══ DATASET EXTRACT ══

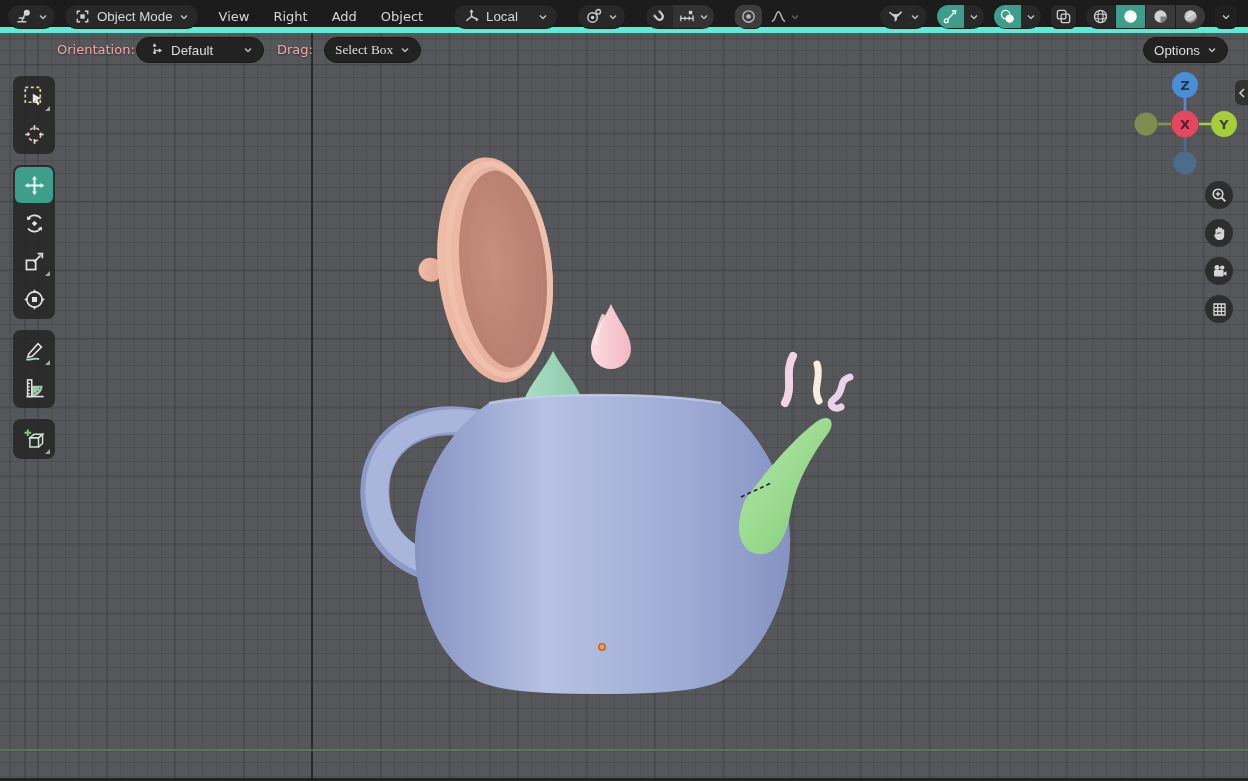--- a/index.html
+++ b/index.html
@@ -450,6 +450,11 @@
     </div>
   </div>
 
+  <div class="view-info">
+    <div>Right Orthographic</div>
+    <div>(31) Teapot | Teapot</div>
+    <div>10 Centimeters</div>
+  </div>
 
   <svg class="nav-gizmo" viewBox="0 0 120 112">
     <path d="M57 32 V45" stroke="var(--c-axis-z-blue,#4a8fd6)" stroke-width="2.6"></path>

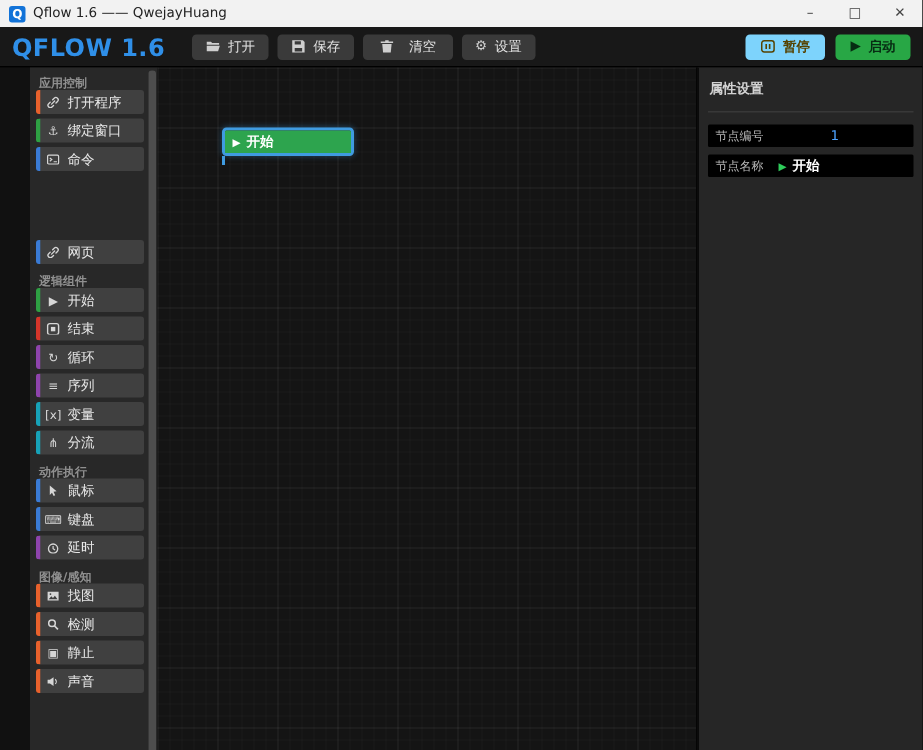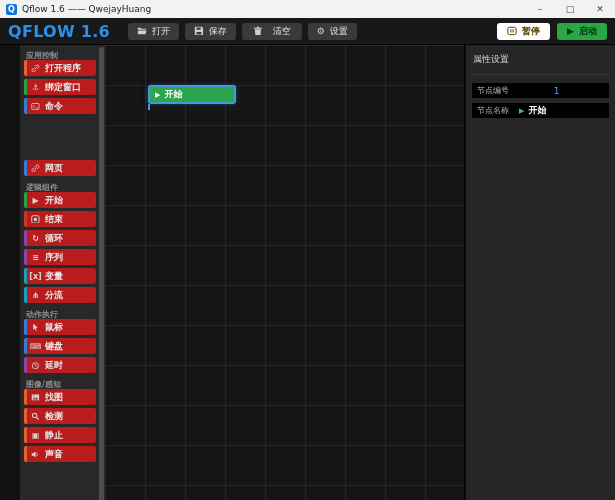--- a/index.html
+++ b/index.html
@@ -136,7 +136,7 @@
   </div>
 
   <div class="right-btns">
-    <div class="abtn pause" style="background-color: #ffffff;">
+    <div class="abtn pause" style="background-color: #7dd3fc;">
       <span class="ico"><svg viewBox="0 0 12 12" width="1.1em" height="1.1em">
             <rect x="1" y="1.5" width="10" height="9" rx="2" fill="none" stroke="currentColor" stroke-width="1.2"></rect>
             <path d="M4.6 4v4M7.4 4v4" stroke="currentColor" stroke-width="1.3" fill="none"></path>

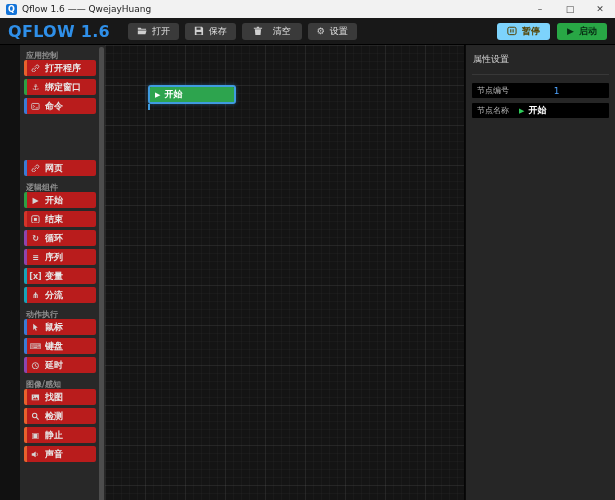--- a/index.html
+++ b/index.html
@@ -68,7 +68,7 @@
 
   
   .props { width:150px; background:#262626; border-left:1px solid #0a0a0a; padding:6px 6px; flex:none; }
-  .props-title { font-size:9px; font-weight:normal; color:#d2d2d2; padding:2px 1px 8px;
+  .props-title { font-size:9px; font-weight:bold; color:#d2d2d2; padding:2px 1px 8px;
     border-bottom:1px solid #383838; margin-bottom:8px; }
   .prow { display:flex; align-items:center; background:#000000; height:15px; padding:0 5px;
     margin-bottom:5px; border-radius:1px; }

═══

Only the lines from the one containing "font-weight:bold; color:#d2d2d2; padding:2px 1px 8px;" through the final line above should be duplicated, exactly as they stand.

+  .props-title { font-size:9px; font-weight:bold; color:#d2d2d2; padding:2px 1px 8px;
     border-bottom:1px solid #383838; margin-bottom:8px; }
   .prow { display:flex; align-items:center; background:#000000; height:15px; padding:0 5px;
     margin-bottom:5px; border-radius:1px; }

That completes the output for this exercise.